_YOUR INSTRUCTIONS_
Turn the lines below into a JSON list of strings, with one string per line and no entries for blank lines.

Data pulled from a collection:
+++
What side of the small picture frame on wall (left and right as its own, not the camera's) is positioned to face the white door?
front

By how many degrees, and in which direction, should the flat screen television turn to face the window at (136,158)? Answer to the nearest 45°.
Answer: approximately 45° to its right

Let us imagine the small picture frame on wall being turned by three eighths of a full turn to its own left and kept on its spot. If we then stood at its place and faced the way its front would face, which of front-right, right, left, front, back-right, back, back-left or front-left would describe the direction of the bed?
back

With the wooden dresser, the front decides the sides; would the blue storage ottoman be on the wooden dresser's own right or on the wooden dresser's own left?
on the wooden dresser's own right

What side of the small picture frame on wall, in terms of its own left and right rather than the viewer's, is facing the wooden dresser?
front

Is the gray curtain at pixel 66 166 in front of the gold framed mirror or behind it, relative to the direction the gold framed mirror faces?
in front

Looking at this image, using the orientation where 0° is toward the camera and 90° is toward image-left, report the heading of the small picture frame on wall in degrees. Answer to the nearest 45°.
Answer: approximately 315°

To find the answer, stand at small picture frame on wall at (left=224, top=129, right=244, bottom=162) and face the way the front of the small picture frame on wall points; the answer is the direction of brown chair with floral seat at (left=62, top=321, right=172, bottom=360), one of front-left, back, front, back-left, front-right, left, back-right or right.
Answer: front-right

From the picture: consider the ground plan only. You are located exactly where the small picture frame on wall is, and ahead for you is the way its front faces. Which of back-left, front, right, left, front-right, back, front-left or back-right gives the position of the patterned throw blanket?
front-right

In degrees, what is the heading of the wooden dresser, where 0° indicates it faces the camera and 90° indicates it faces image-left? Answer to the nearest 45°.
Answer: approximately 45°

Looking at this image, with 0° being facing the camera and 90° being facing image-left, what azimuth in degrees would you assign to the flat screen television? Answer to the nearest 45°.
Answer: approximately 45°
+++
_SOLUTION TO THE PROBLEM_
[
  "What side of the small picture frame on wall (left and right as its own, not the camera's) is positioned to face the white door?",
  "front",
  "By how many degrees, and in which direction, should the flat screen television turn to face the window at (136,158)? Answer to the nearest 45°.",
  "Answer: approximately 45° to its right",
  "Let us imagine the small picture frame on wall being turned by three eighths of a full turn to its own left and kept on its spot. If we then stood at its place and faced the way its front would face, which of front-right, right, left, front, back-right, back, back-left or front-left would describe the direction of the bed?",
  "back",
  "With the wooden dresser, the front decides the sides; would the blue storage ottoman be on the wooden dresser's own right or on the wooden dresser's own left?",
  "on the wooden dresser's own right",
  "What side of the small picture frame on wall, in terms of its own left and right rather than the viewer's, is facing the wooden dresser?",
  "front",
  "Is the gray curtain at pixel 66 166 in front of the gold framed mirror or behind it, relative to the direction the gold framed mirror faces?",
  "in front",
  "Looking at this image, using the orientation where 0° is toward the camera and 90° is toward image-left, report the heading of the small picture frame on wall in degrees. Answer to the nearest 45°.",
  "Answer: approximately 315°",
  "To find the answer, stand at small picture frame on wall at (left=224, top=129, right=244, bottom=162) and face the way the front of the small picture frame on wall points; the answer is the direction of brown chair with floral seat at (left=62, top=321, right=172, bottom=360), one of front-left, back, front, back-left, front-right, left, back-right or right.",
  "Answer: front-right",
  "From the picture: consider the ground plan only. You are located exactly where the small picture frame on wall is, and ahead for you is the way its front faces. Which of back-left, front, right, left, front-right, back, front-left or back-right gives the position of the patterned throw blanket?",
  "front-right",
  "In degrees, what is the heading of the wooden dresser, where 0° indicates it faces the camera and 90° indicates it faces image-left? Answer to the nearest 45°.",
  "Answer: approximately 45°",
  "Looking at this image, with 0° being facing the camera and 90° being facing image-left, what azimuth in degrees would you assign to the flat screen television? Answer to the nearest 45°.",
  "Answer: approximately 45°"
]